Consider this code, which is less toyish than the one in the previous question (but still much simpler than my real one)
import sys
data=[]
for line in open(sys.argv[1]):
data.append(line[-1])
print data[-1]
Now, I was expecting a longer run time (my benchmark file is 65150224 lines long), possibly much longer. This was not the case, it runs in ~ 2 minutes on the same hw as before!
Is it data.append() very lightweight? I don’t believe so, thus I wrote this fake code to test it:
data=[]
counter=0
string="a\n"
for counter in xrange(65150224):
data.append(string[-1])
print data[-1]
This runs in 1.5 to 3 minutes (there is strong variability among runs)
Why don’t I get 3.5 to 5 minutes in the former program?

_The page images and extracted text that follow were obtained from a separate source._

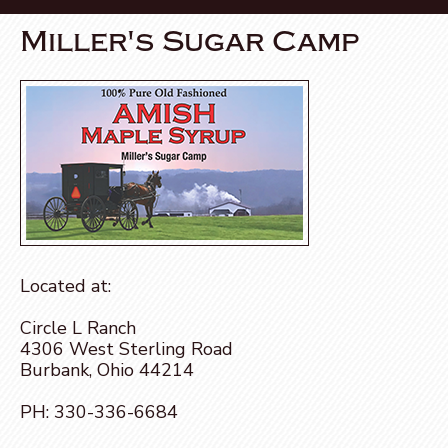
Miller's Sugar Camp
Located at:
Circle L Ranch
4306 West Sterling Road
Burbank, Ohio 44214
PH:
330-336-6684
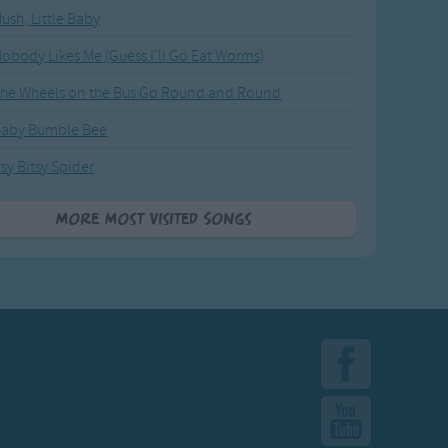
ush, Little Baby
obody Likes Me (Guess I'll Go Eat Worms)
he Wheels on the Bus Go Round and Round
Baby Bumble Bee
tsy Bitsy Spider
More Most Visited Songs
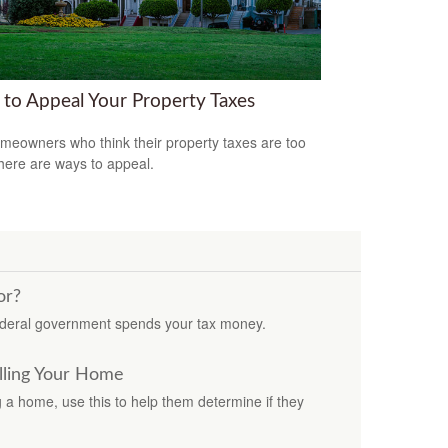
to Appeal Your Property Taxes
meowners who think their property taxes are too
there are ways to appeal.
or?
ederal government spends your tax money.
lling Your Home
ng a home, use this to help them determine if they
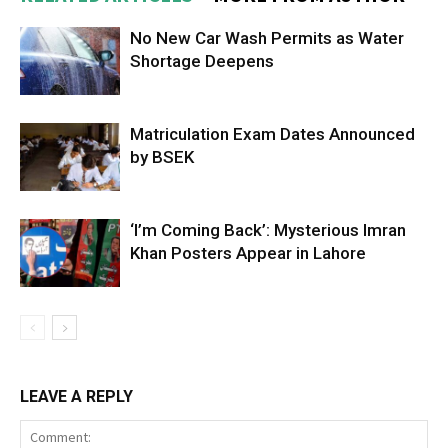
No New Car Wash Permits as Water
Shortage Deepens
Matriculation Exam Dates Announced
by BSEK
‘I’m Coming Back’: Mysterious Imran
Khan Posters Appear in Lahore
LEAVE A REPLY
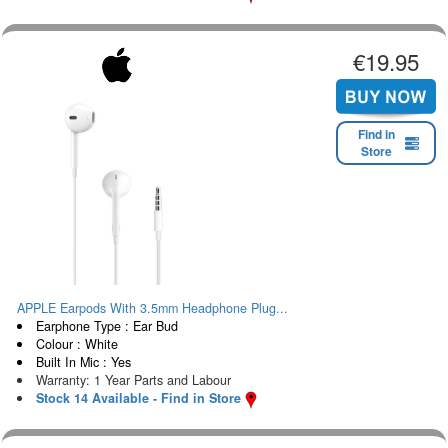
€19.95
Find in
Store
APPLE Earpods With 3.5mm Headphone Plug...
Earphone Type : Ear Bud
Colour : White
Built In Mic : Yes
Warranty: 1 Year Parts and Labour
Stock 14 Available - Find in Store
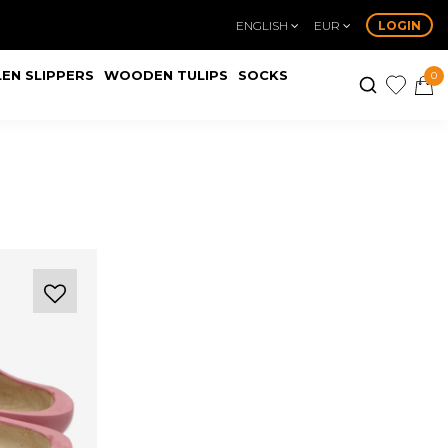
ENGLISH
EUR
LOGIN
EN SLIPPERS
WOODEN TULIPS
SOCKS
0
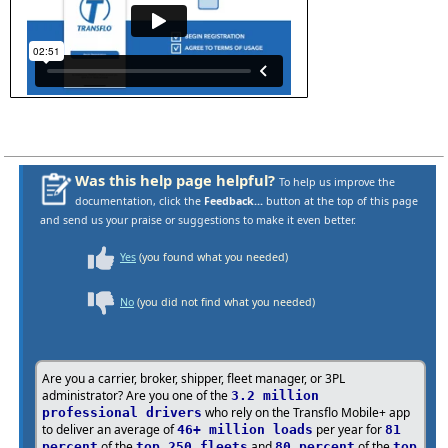
Was this help page helpful?
To help us improve the
documentation, click the
Feedback...
button at the top of this page
and send us your praise or suggestions to make it even better.
Yes
(you found what you needed)
No
(you did not find what you needed)
Are you a carrier, broker, shipper, fleet manager, or 3PL
administrator? Are you one of the
3.2 million
who rely on the Transflo Mobile+ app
professional drivers
to deliver an average of
per year for
46+ million loads
81
of the
and
of the
percent
top 250 fleets
80 percent
top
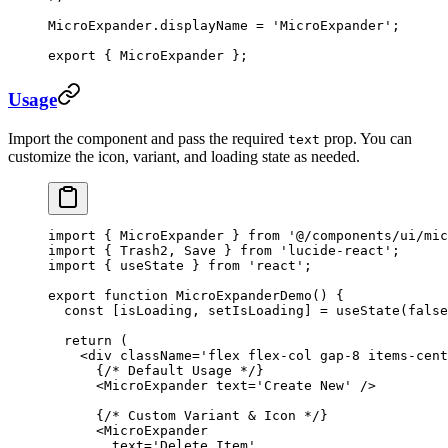
MicroExpander.displayName 
=
 'MicroExpander'
;
export
 { MicroExpander };
Usage
Import the component and pass the required
prop. You can
text
customize the icon, variant, and loading state as needed.
import
 { MicroExpander } 
from
 '@/components/ui/mic
import
 { Trash2, Save } 
from
 'lucide-react'
;
import
 { useState } 
from
 'react'
;
export
 function
 MicroExpanderDemo
() {
  const
 [
isLoading
, 
setIsLoading
] 
=
 useState
(
false
  return
 (
    <
div
 className
=
'flex flex-col gap-8 items-cent
      {
/* Default Usage */
}
      <
MicroExpander
 text
=
'Create New'
 />
      {
/* Custom Variant & Icon */
}
      <
MicroExpander
        text
=
'Delete Item'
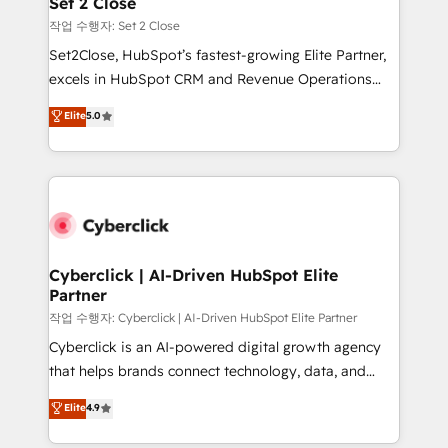
Set 2 Close
días.
enablement & company-wide adoption We create
작업 수행자: Set 2 Close
HubSpot environments that teams use with
Set2Close, HubSpot’s fastest-growing Elite Partner,
confidence and that leadership can rely on for
excels in HubSpot CRM and Revenue Operations
scalable revenue insights.
(RevOps) services to boost B2B sales and growth.
Elite
5.0
As a top HubSpot Elite Partner, we specialize in
custom HubSpot CRM solutions. Our experts design,
implement, and optimize systems to enhance user
experience, functionality, and adoption across sales,
marketing, and service teams. From setup to
refinement, we streamline workflows, improve lead
management, and speed up deal closures. With 500+
Cyberclick | AI-Driven HubSpot Elite
Partner
projects completed, our Agile approach ensures your
HubSpot CRM drives measurable results. Our
작업 수행자: Cyberclick | AI-Driven HubSpot Elite Partner
RevOps services align your sales, marketing, and
Cyberclick is an AI-powered digital growth agency
customer success teams for peak performance. We
that helps brands connect technology, data, and
optimize the revenue lifecycle—lead generation to
creativity to achieve measurable results. Founded in
Elite
4.9
retention—by refining processes and eliminating
Barcelona and operating across Spain, LATAM, and
inefficiencies. Using HubSpot tools and data-driven
the UK, we support global companies in building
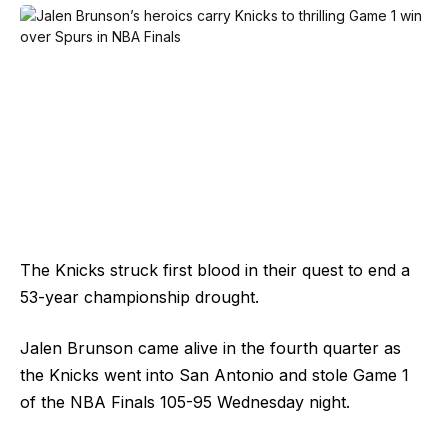
The Knicks struck first blood in their quest to end a
53-year championship drought.
Jalen Brunson came alive in the fourth quarter as
the Knicks went into San Antonio and stole Game 1
of the NBA Finals 105-95 Wednesday night.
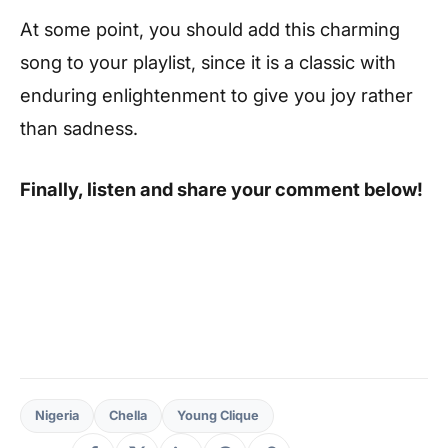
At some point, you should add this charming
song to your playlist, since it is a classic with
enduring enlightenment to give you joy rather
than sadness.
Finally, listen and share your comment below!
Nigeria
Chella
Young Clique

Obviously data.append() is happening in parallel with the IO.
This is good news!
But how does it work? Is it a documented feature? Is there any requirement on my code that I should follow to make it works as much as possible (besides load-balancing IO and memory/CPU activities)? Or is it just plain buffering/caching in action?
Again, I tagged “linux” this question, because I’m interested only in linux-specific answers. Feel free to give OS-agnostic, or even other-OS answers, if you think it’s worth doing.
I’m afraid not. It is possible to parallelize IO and computation in Python, but it doesn’t happen magically.
One thing you could do is use
posix_fadvise(2)to give the OS a hint that you plan to read the file sequentially (POSIX_FADV_SEQUENTIAL).In some rough tests doing “wc -l” on a 600 meg file (an ISO) the performance increased by about 20%. Each test was done immediately after clearing the disk cache.
For a Python interface to fadvise see python-fadvise.